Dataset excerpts
+ + + +

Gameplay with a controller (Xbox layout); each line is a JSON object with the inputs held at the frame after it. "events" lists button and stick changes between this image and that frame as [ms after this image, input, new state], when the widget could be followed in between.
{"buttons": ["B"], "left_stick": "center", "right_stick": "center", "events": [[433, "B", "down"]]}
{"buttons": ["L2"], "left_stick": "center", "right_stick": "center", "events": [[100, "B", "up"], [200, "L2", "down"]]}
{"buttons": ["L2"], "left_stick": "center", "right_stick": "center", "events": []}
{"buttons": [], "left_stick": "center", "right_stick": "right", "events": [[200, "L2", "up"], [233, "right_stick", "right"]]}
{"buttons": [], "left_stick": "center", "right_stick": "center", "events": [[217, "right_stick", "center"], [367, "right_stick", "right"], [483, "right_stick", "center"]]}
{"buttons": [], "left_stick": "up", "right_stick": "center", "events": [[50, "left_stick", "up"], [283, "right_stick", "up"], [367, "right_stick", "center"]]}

+ + + +

TASK OBJECTIVE – Scan the entries above for the string "down", and copy every line where it turns up.

EXERCISE RESULT –
{"buttons": ["B"], "left_stick": "center", "right_stick": "center", "events": [[433, "B", "down"]]}
{"buttons": ["L2"], "left_stick": "center", "right_stick": "center", "events": [[100, "B", "up"], [200, "L2", "down"]]}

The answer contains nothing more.